§ What this exercise asks:
[A] In the blog post on spam, what have spammers been using cheap human labor to do?
[B] Please reproduce the blog post on spam word for word from "Perhaps in some" to "site, is coming.".
[C] Translate this sentence from the blog post on spam into Spanish: "The spammers are actually reading the post."

§ Exercise passage:
Spamming Goes Human

Is spam (at least on blogs) finally emerging from its robot-driven large-scale war onto a more slippery, human scale? For a while now spammers have been using cheap human labour to read the funny verification codes we commonly use, but to spam on any scale, you generally can’t afford to spend a lot of time and attention on the content of your comment, so you or a machine get the link in there and then boom you’re on your way to the next blog.

Recently I’ve noticed the spam comments I get on this blog need double-takes, because at first glance they SEEM to be appropriate to the specific content of the post. The spammers are actually reading the post. There are two giveaways, however – (1) if you are not genuinely interested in the topic your comment is very generic (enthusiastic generalities don’t come over as interest!) and adds no insight to the blog, and (2) the spammer’s weblink is to a completely unrelated commercial site. I’ve noticed that spammers are trying harder to overcome giveaway #1, but #2 is insurmountable as far as I can see, since to remove it defeats the very purpose of spamming.

Perhaps in some coming golden age, spammers will need to become so proficient in a blog’s interest area that they actually do provide insight, hold meaningful discussions and build relationships before they get away with locking down that precious hyperlink. But hey… that looks like evolution out of the primordial spammic ooze.

7 Comments so far

Susan Presley

The “golden age” where spammers are proficient in a blog’s interest area, or at least provide a comment & link to a contextually relevant site, is coming. 

Just last night I deleted someone who registered on one of my sites because when I ran their email through google (I check for spambots daily), they showed up on a forum for link builders promising that they would contextually appropriate links in a conversational way on blogs & in other forums.

§ Dataset extract:
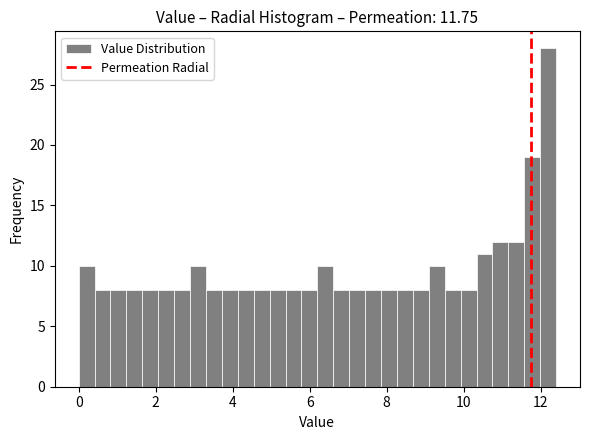

Around what value on the x-axis is the tallest bar? Give the approximate position of its centre, as read against the axis.

12.2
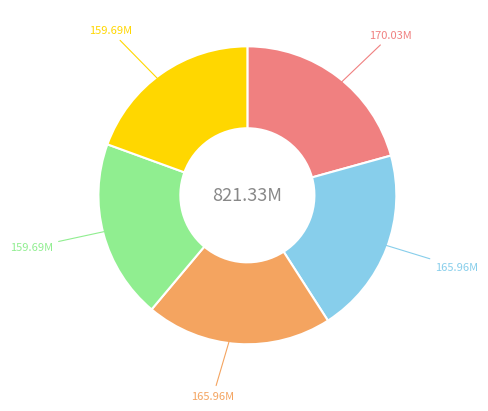

Does any single category account for the majority?

No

§ Outputs by task:
[A] To read the verification codes commonly used on blogs.

[B]
Perhaps in some coming golden age, spammers will need to become so proficient in a blog’s interest area that they actually do provide insight, hold meaningful discussions and build relationships before they get away with locking down that precious hyperlink. But hey… that looks like evolution out of the primordial spammic ooze.

7 Comments so far

Susan Presley

The “golden age” where spammers are proficient in a blog’s interest area, or at least provide a comment & link to a contextually relevant site, is coming.

[C] Los spammers realmente están leyendo la entrada.